Coronary artery calcium (CAC), known as a biomarker of subclinical atherosclerosis, is tightly related to the occurrence of future cardiovascular events and all-cause mortality [7,8,9,10]. The addition of CAC scores to prediction models has been reported to enhance performance for obstructive CAD [11, 12].

Machine learning (ML) has emerged as a neoteric category of artificial intelligence and is widely applied to healthcare data analysis [13,14,15]. Random forest (RF), as a classic ML algorithm, is good at using out-of-bag estimates and an internal bootstrap to reduce and select predictive features and avoid over-fitting[16]. In this study, we sought to develop the RF model to predict patients with obstructive CAD and compare the prediction performance between the RF model and two traditional logistic regression (LR) models.

Methods

Study population

We retrospectively screened patients admitted to the First Affiliated Hospital of Dalian Medical University from January 2014 to December 2020 and the detailed flow chart was shown in Fig. 1. The data includes demographics, CAC scores, and clinical and imaging parameters. Inclusion criteria were patients with ≥ 30 years old, atypical chest pain, no history of CAD, and underwent CAC and CCTA scanning. Individuals with missing data of scan identifiers, no-dedicated CAC score, no-CAC scanning, uncertain date of birth, and uncertain data of scan were excluded. A total of 1,906 patients were enrolled in the study. This study was approved by the Ethics Committee Board of the First Affiliated Hospital of Dalian Medical University.

Fig. 1
figure 1

The flow chart of this research. CCTA, coronary computed tomography angiography; CAD, coronary artery disease; RF, random forest; CAC, coronary artery calcium

Coronary computed tomography angiography and coronary artery calcium scanning

The scanner (dual-source, Somatom Definition CT, Siemens, Erlangen, Germany) was applied to acquire and process the CCTA images and as well as CAC scores. All the processes strictly followed the guidelines recommended by the Society of Cardiovascular Computed Tomography [17]. Meanwhile, two independent and professional imaging physicians assessed all images, identified the severity of CAD, and determined a CAC score based on the Agatston method [18]. Furthermore, representative CCTA images of different levels of calcification were shown in Fig. 2. The presence of diameter stenosis ≥ 50% in any of the four major epicardial coronary arteries detected on CCTA was defined as obstructive CAD and the outcome of the present study.

Fig. 2
figure 2

Representative images of CCTA of different levels of calcification. A Normal coronary without calcification. B Coronary with light calcification. C Coronary with moderate calcification. D Coronary with severe calcification. CCTA, coronary computed tomography angiography

Building a machine learning model

A total of 63 available demographic and clinical variables of screened individuals were analyzed in this study, including age, sex, cardiovascular risk factors (the history of hypertension and diabetes mellitus, current smoker), baseline plasma lipid levels (total cholesterol, high-density lipoprotein cholesterol (HDL-C), low-density lipoprotein cholesterol (LDL-C) and triglyceride), electrocardiogram parameters, imaging parameters (ultrasonic cardiogram, carotid ultrasonography) and so on (shown in Additional file 3: Table S1).

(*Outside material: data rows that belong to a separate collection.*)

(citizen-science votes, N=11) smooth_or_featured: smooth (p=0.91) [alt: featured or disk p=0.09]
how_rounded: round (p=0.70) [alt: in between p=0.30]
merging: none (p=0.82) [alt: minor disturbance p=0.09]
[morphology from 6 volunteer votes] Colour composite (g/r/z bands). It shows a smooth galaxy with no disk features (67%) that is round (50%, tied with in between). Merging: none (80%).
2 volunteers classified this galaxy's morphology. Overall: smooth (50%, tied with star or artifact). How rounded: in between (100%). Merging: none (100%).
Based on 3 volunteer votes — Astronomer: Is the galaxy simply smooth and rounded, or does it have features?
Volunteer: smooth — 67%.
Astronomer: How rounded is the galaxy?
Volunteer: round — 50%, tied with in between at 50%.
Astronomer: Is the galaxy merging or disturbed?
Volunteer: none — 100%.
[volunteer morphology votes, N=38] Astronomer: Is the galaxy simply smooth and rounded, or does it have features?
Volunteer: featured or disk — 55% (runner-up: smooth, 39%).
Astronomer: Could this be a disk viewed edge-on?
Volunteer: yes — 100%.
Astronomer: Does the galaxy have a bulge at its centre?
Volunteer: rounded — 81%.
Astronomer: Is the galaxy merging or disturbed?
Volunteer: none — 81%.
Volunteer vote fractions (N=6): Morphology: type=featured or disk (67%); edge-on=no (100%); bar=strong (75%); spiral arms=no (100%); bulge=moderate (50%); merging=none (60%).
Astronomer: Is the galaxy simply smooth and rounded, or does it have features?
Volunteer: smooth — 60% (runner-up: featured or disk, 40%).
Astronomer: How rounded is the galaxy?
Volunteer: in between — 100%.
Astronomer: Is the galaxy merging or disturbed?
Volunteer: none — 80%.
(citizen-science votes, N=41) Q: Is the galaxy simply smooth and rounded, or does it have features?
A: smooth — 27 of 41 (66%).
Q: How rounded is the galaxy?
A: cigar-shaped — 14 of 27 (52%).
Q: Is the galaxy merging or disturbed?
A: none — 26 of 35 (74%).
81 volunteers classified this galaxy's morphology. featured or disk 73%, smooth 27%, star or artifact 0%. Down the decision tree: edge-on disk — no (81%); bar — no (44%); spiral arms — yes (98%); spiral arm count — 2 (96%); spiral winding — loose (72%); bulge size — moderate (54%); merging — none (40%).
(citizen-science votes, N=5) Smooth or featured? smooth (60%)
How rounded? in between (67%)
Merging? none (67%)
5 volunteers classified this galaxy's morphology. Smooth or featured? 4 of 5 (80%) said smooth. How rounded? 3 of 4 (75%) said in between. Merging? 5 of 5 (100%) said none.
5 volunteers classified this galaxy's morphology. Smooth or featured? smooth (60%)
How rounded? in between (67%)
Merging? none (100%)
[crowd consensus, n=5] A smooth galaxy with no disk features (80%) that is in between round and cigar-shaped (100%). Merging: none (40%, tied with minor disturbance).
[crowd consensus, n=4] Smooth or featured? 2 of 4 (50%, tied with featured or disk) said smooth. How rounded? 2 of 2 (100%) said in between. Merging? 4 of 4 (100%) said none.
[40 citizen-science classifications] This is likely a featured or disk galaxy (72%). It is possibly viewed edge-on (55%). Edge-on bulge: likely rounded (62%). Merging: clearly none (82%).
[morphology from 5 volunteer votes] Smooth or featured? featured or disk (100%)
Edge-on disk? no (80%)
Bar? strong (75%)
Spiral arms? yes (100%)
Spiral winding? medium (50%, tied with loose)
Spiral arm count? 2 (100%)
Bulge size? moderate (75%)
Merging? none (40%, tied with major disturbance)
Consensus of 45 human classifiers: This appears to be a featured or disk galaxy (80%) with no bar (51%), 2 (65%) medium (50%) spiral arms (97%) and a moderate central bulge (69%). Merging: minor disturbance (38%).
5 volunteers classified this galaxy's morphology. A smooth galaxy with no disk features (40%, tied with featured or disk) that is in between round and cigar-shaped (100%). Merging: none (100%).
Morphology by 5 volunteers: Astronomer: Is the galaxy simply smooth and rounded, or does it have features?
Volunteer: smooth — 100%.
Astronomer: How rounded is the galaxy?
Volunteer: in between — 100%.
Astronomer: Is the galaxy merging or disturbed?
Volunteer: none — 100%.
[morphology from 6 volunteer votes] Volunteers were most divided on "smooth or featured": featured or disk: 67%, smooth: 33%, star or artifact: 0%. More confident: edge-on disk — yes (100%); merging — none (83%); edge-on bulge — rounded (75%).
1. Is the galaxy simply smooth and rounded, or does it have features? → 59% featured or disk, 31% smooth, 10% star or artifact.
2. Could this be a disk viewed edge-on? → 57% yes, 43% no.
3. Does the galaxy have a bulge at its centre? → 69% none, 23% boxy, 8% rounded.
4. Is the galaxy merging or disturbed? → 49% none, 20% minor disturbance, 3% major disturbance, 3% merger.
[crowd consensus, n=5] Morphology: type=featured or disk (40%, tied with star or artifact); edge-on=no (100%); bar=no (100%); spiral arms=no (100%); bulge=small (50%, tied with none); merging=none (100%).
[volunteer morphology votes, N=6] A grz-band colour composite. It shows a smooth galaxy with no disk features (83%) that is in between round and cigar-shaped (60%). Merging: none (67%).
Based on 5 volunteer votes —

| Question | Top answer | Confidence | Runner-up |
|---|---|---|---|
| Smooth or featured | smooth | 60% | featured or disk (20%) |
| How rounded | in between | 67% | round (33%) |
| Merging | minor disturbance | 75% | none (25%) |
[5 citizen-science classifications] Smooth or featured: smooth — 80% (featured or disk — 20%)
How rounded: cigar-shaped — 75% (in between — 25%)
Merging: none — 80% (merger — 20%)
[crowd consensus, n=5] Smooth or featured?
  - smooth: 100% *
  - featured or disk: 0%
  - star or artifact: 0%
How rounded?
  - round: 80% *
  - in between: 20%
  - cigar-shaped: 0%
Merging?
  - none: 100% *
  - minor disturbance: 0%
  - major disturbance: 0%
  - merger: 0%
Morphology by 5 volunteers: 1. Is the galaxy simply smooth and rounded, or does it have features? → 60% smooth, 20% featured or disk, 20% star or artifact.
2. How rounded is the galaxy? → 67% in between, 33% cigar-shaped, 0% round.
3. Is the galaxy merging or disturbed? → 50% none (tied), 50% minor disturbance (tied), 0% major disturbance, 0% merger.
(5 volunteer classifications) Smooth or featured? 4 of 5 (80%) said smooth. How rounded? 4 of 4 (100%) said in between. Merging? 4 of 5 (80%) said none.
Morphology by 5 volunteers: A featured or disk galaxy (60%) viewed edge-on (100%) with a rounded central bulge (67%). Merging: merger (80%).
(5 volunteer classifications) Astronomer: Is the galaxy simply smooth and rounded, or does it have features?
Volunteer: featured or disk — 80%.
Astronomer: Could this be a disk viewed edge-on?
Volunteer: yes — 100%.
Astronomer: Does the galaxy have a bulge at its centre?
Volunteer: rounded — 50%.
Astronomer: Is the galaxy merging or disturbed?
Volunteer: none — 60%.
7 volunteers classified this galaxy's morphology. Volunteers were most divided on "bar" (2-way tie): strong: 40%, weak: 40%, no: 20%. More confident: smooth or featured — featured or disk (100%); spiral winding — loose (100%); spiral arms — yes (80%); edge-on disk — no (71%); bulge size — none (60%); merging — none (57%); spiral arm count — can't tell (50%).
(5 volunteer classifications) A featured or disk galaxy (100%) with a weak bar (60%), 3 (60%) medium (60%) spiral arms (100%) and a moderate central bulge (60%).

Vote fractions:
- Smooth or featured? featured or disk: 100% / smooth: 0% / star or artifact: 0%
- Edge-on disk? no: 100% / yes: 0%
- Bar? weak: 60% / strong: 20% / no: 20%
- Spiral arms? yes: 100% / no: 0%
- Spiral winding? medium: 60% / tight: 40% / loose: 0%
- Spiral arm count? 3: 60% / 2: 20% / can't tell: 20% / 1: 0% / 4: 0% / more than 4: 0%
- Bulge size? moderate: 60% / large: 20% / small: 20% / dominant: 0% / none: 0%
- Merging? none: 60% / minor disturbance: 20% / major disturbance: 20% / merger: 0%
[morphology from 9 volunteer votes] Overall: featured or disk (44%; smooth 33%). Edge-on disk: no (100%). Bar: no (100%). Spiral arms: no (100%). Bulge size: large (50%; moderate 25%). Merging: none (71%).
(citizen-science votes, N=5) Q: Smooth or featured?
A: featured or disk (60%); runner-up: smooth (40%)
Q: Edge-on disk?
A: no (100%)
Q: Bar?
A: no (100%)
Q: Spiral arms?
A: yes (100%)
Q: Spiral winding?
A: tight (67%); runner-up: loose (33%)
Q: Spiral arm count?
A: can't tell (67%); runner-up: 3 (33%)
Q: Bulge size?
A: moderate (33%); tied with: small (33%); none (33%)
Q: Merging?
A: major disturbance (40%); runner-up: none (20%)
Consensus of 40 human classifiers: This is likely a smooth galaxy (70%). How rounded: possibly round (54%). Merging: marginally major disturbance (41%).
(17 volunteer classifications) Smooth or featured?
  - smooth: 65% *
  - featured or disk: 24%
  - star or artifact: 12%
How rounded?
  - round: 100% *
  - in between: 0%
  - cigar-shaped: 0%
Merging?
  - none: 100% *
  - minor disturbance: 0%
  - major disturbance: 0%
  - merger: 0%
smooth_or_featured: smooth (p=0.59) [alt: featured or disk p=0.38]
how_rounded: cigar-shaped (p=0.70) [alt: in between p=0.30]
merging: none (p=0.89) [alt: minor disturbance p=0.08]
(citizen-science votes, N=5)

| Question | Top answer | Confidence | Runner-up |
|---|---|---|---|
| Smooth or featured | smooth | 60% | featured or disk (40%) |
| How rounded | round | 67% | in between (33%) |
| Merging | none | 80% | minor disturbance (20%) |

RF, based on decision tree mechanisms, combines various decision tree classifiers to provide the final classification and improve classification accuracy. In this study, the RF model included all available variables, and all included individuals were randomly divided into the training set (70%) and the validation sets (30%). The random processes were continuously repeated until all the data equally distributed in both sets. Meanwhile, tuning was considered to avoid overfitting for ML-based models and the optimal hyper-parameter in the training process for ML models was fivefold cross-validation.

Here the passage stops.